Il terremoto sull’isola di Ischia, con epicentro Casamicciola, deve necessariamente avviare una riflessione: quella sull’abusivismo edilizio e la gestione del territorio. Senza puntare il dito o individuare colpevoli, l’affermazione dei Sindaci dei Comuni di Ischia, secondo i quali “non c’è correlazione tra abusivismo e terremoto in quanto sono crollate anche case in regola”, ha una logica conseguenza: il territorio è a rischio, e quindi i vari vincoli urbanistici sono giustificati. Non solo. Il fatto che determinate case risultino sanate per legge non significa ovviamente che siano diventate sicure o possano considerarsi tutto d’un tratto a prova di sicurezza. Il contesto di illegalità e irregolarità, invece, sacrifica sempre la tutela del territorio sull’altare dei condoni e delle varianti urbanistiche.
Legambiente lancia da anni l’allarme su questa situazione. Nel periodico rapporto “Mare Mostrum” elabora i dati relativi ai reati che riguardano mare e coste. «E’ sempre la Campania a tenere salda anche la testa della classifica dell’illegalità nel ciclo del cemento costiero, – si legge nel rapporto del 2017 – con 764 infrazioni accertate dalle Capitanerie di porto e dalle altre forze dell’ordine, detiene sul suo territorio il 20,3% del totale dei reati. Primato che riguarda anche il numero delle persone denunciate, 855, e dei sequestri, 234». L’associazione raccoglie anche dei casi emblematici, irrisolti da anni. Questa la lista per il 2017: gli scheletri di Pizzo Sella a Palermo, il villaggio di Torre Mileto a Lesina in provincia di Foggia, le 35 ville nell’area archeologica di Capo Colonna, a Crotone, e le case abusive dell’Isola di Ischia.
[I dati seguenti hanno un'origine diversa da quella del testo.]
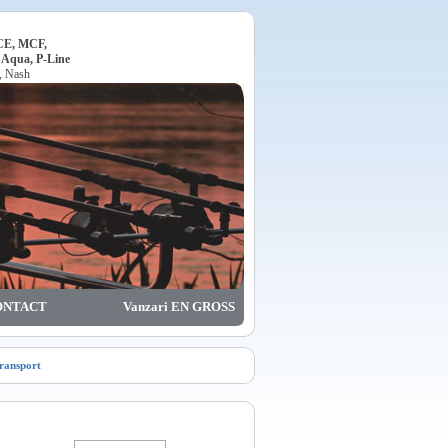
ACE, MCF,
, Aqua, P-Line
o, Nash
ONTACT
Vanzari EN GROSS
transport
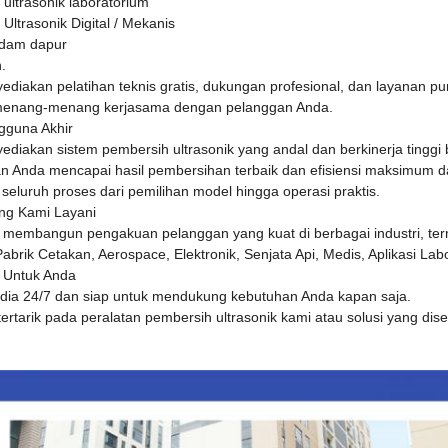
ultrasonik laboratorium
Ultrasonik Digital / Mekanis
ndam dapur
h.
ediakan pelatihan teknis gratis, dukungan profesional, dan layanan
menang-menang kerjasama dengan pelanggan Anda.
gguna Akhir
diakan sistem pembersih ultrasonik yang andal dan berkinerja tinggi
n Anda mencapai hasil pembersihan terbaik dan efisiensi maksimum d
seluruh proses dari pemilihan model hingga operasi praktis.
ang Kami Layani
h membangun pengakuan pelanggan yang kuat di berbagai industri, te
Pabrik Cetakan, Aerospace, Elektronik, Senjata Api, Medis, Aplikasi Lab
a Untuk Anda
edia 24/7 dan siap untuk mendukung kebutuhan Anda kapan saja.
tertarik pada peralatan pembersih ultrasonik kami atau solusi yang dis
Il fenomeno è quindi diffuso, ma le conseguenze sono sempre puntuali, magari non direttamente correlabili alla causa, spesso distribuite in un ampio lasso di tempo. Ischia è già stata soggetta a terremoti, spesso in sequenze distribuite nell’arco di decenni (l’ultima in tutto l’800). Quindi si conoscono i limiti del territorio, la storia dovrebbe insegnarci ad affrontarne i rischi con coscienza, senza limitarci all’affermazione “Ma se la terra è mia, perché non ci posso costruire?”. La prevenzione manca, i manufatti abusivi non sono registrati, quindi le istituzioni non hanno un quadro completo sulla sicurezza del patrimonio edilizio. I danni ci saranno, senza preavviso, colpendo anche chi non ha commesso direttamente l’abuso, perché tutto il territorio ne è uscito indebolito e meno controllato. E la politica locale, come quella nazionale, non può rendersi complice e colpevole, avallando l’alibi dell’abusivismo “di necessità”, senza attuare scelte coraggiose per il bene dei cittadini attuali e futuri, solo per paura di perdere consensi. La politica si fa per il bene comune, non per i voti.